I miss having warm hugs instead of snuggy sweaters. Those lazy afternoons watching movies between the sheets, and still be able to call it a perfect day.

I enjoy my own company. Hell I can, and am willing to try things by myself… it’s just that it’s more fun having that someone around to spike any ordinary occasion into a special event.

I don’t know. Maybe I miss the idea. Maybe I miss the idea of the old one. Maybe I miss him.

Maybe it’s just stress.

"You’re the coolest girl I know…" "There’s really something in you I find irresistible." "I really admire how you’ve become so independent." Well, I miss you.
Maybe

Maybe, just maybe, I’m starting to like you. I think you are amazing, and it’s funny how we get along. I am unsure of what’s going on, but I know I enjoy what’s happening, I enjoy your company, our talks. I want to start this right, if there’s anything that’s gonna start. I want to take this slow. I want to get to know you.


It’s been almost seven years since I had my first pet cat. We haven’t had one before. My dad’s colleague gave them to him, and with some consideration, he accepted them, thinking they will be housed for only a few weeks then will be given away.

Milo had a sister we named Daphne (we’re bad in naming them, sorry). They were a week old when we got them, but Daphne died a few days after their arrival.

I found Milo too adorable to be abandoned. I fed him, cleaned his dirt, even cooked meals for him (I had a cat food cookbook, huhu), I bathed him. I felt like I am his mother, and having him was like a fulfillment of every girl’s little doll fantasy.

Milo is a sweet alpha male cat. A few years ago, he had decided to leave, but not for good. He wanted to live outside, not confined in a house with no other of his kind, and with no nature that surrounds him. We let him, as we trust he’d always come back, and he does.

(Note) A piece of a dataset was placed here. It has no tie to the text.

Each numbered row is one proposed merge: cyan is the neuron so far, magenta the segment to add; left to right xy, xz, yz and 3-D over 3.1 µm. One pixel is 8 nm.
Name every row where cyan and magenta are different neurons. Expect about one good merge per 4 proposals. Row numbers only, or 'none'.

I had been busy. With academics, work, etc. I haven’t noticed he hasn’t come back for more than a month now. Milo has been obviously becoming old, his battle scars are all evident on the stretch of his body. Maybe he is now gone.

Just the thought brings me to tears.

I hope he comes back soon enough, or I just wish he’s happy and at rest.

I hope I had been a good owner to him.

Bebeboy, mamagirl will always love you (yes, ‘yon tawag ko sa kaniya). *tears* 

Someone’s been growing on me lately.